Конечно, не один кто-то движет историю своей волей. Просто людям так легче представить непонятное: либо независимо от них совершается, либо кто-то один направляет, кому ведомо то, что им, простым смертным, недоступно. А происходит все не так и не так. И бывает, что даже всех совместных человеческих усилий мало, чтобы двинулась история по этому, а не по другому пути.

Еще до войны прочел он поразившую его вещь: оказывается, нашествие Чингисхана предварял целый ряд особо благоприятных лет. Шли в срок дожди, небывало росли травы, плодились несметные табуны, и все вместе это тоже дало силу нашествию. Быть может, разразись над этим краем многолетняя засуха, а не сойдись все так благоприятно, и не обрушилось бы страшное бедствие на народы в других краях. И история многих народов пошла бы по-другому.

На фронте воюет солдат, и ни на что другое не остается сил. Сворачиваешь папироску и не знаешь, суждено ли тебе ее докурить; ты так хорошо расположился душой, а он прилетит-- и накурился... Но здесь, в госпитале, одна и та же мысль не давала покоя: неужели когда-нибудь окажется, что этой войны могло не быть? Что в силах людей было предотвратить это? И миллионы остались бы живы... Двигать историю по ее пути-- тут нужны усилия всех, и многое должно сойтись. Но, чтобы скатить колесо истории с его колеи, может быть, не так много и надо, может быть, достаточно камешек подложить?

Когда уж оно скатилось и пошло с хрустом по людям, по костям, тут выбора не оставлено, тут только одно: остановить, не дать ему и дальше катиться по жизням людей. Но неужели могло этого не быть? Санитар сказал, что думал, а в нем все расшевелилось заново. Только ни к чему это сейчас. Не время и ни к чему. Сейчас война идет, война с фашистами, и нужно воевать. Это единственное, что ни на кого другого не переложишь. А все равно думать себе не запретишь, хоть и ни к чему это.

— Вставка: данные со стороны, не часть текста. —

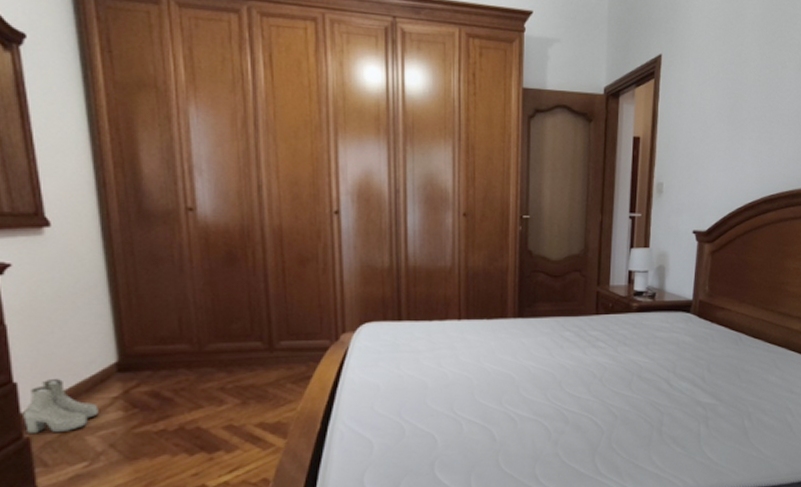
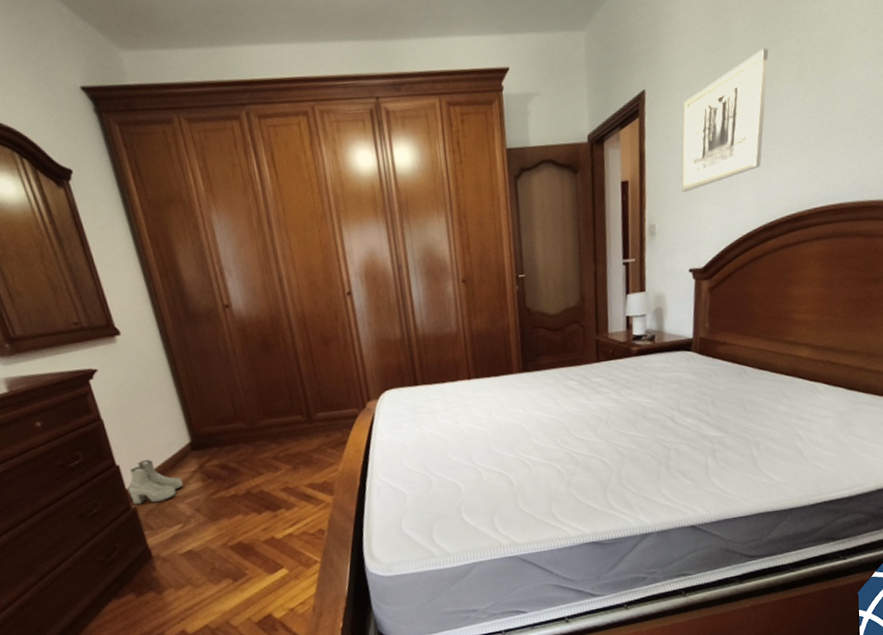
wall art: none [690,36,775,156] -> present [681,48,769,192]

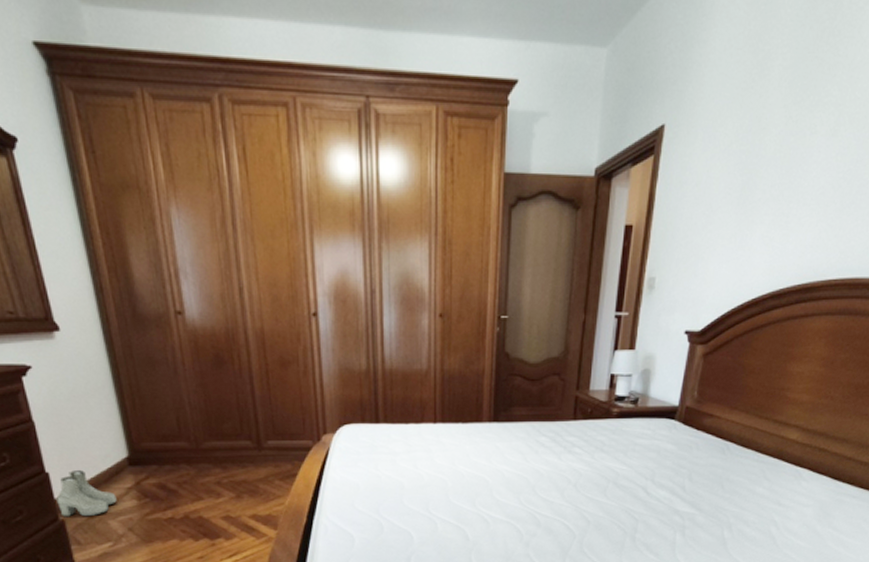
wall art: present [681,48,769,192] -> none [689,93,807,245]

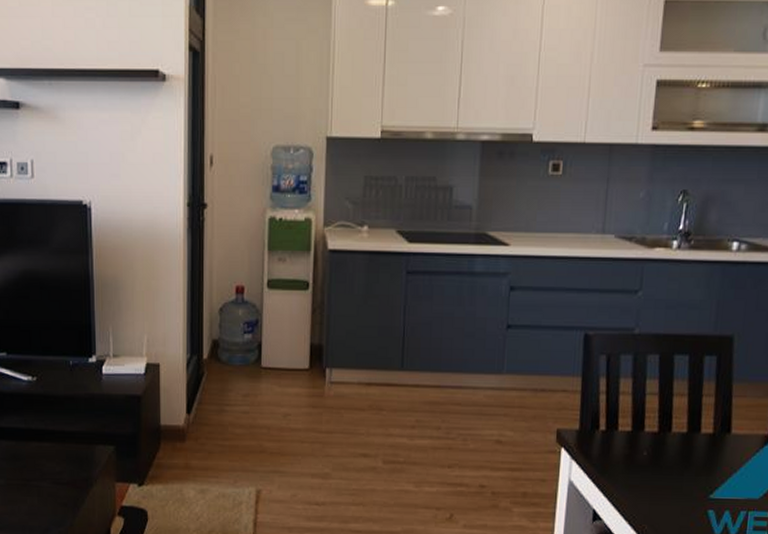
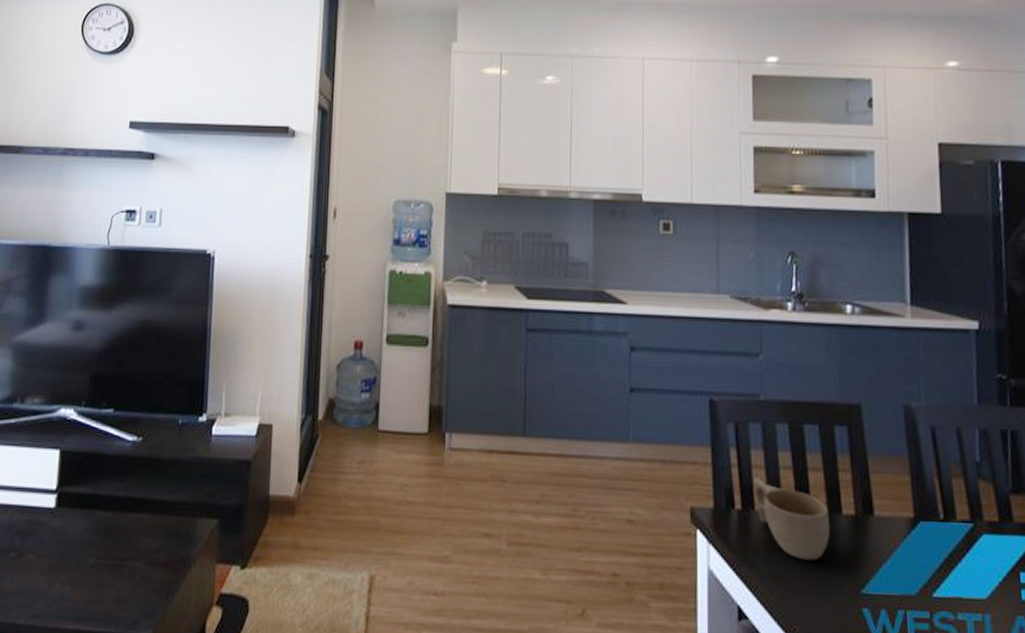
cup: none [619,402,688,472] -> present [754,477,831,561]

Люди по размерам события судят о его причинах: огромное событие, значит, и причины такие, что не могло этого события не быть. А может, все проще? Сделать доброе дело для всех людей, тут многое нужно. А напакостить в истории способна даже самая поганая кошка.

Каждый из своего окна-- и санитар и он,-- смотрели, как тронулся поезд, оставив народ у края платформы. Качало из стороны в сторону хвостовой вагон с площадкой и дверью, от которой будто оторвана часть поезда. Устремившийся следом снежный вихрь заметал все.

А все равно, сколько бы в этом клубке ни сплелось нитей, у каждого человека там свое место, своя правота и своя вина. И можно распутать этот клубок, можно. Всей жизни для этого не жаль. И уже сейчас хотелось с кем-нибудь поговорить. Только с кем? Такой разговор не с каждым начнешь. Он как-то заговорил со Стары-хом, тот глянул на него с таким усилием мысли, как будто не только смысла слов, но и языка, на котором к нему обращались, не понимал:

-- Чего-о?

Весь исковырянный, четырежды раненный, он сейчас для себя, кроме войны, все как отрезал, чтобы душу не бередить зря.

Вот Атраковский-- другое дело. Но тот все молчит. И видел Третьяков, молчит не оттого, что сказать нечего, а оттого, что не каждому и не все, что знает, может сказать.